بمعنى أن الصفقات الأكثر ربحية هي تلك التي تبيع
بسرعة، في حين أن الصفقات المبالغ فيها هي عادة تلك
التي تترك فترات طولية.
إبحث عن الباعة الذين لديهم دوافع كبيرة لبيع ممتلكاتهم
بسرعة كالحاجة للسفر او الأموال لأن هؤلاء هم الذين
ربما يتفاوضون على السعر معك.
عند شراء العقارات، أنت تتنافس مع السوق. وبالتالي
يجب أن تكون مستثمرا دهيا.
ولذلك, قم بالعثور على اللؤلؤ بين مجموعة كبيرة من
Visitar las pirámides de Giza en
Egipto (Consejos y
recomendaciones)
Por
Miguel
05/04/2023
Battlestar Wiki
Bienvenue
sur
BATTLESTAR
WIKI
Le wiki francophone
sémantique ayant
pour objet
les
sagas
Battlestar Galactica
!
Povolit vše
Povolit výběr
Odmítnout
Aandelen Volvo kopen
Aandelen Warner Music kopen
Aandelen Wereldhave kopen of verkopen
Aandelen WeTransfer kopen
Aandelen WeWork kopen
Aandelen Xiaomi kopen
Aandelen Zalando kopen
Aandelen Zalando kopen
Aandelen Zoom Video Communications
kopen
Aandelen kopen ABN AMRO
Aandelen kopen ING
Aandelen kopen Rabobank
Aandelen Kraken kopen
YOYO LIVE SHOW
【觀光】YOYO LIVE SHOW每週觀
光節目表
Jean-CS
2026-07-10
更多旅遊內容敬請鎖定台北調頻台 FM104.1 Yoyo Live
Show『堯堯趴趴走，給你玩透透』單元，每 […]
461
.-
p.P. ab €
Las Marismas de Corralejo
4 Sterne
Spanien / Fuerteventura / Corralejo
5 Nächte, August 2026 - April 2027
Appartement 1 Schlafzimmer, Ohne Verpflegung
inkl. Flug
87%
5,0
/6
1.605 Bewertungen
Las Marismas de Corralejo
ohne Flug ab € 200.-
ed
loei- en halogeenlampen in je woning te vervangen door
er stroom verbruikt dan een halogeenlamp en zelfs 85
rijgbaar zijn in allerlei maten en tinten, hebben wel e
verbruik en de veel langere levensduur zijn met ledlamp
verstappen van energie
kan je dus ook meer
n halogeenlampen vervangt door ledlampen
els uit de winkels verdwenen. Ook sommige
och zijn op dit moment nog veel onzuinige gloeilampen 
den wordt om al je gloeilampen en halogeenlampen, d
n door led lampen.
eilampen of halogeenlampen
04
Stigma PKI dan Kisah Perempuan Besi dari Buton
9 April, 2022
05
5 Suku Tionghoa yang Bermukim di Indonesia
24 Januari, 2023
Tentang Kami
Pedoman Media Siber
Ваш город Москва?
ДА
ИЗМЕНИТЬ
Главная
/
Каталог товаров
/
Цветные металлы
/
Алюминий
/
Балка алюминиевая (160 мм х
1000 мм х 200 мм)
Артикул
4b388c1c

§ Task directions: Copy every line of the listing that includes the string "الصفقات".

§ Solution for this task:
بمعنى أن الصفقات الأكثر ربحية هي تلك التي تبيع
بسرعة، في حين أن الصفقات المبالغ فيها هي عادة تلك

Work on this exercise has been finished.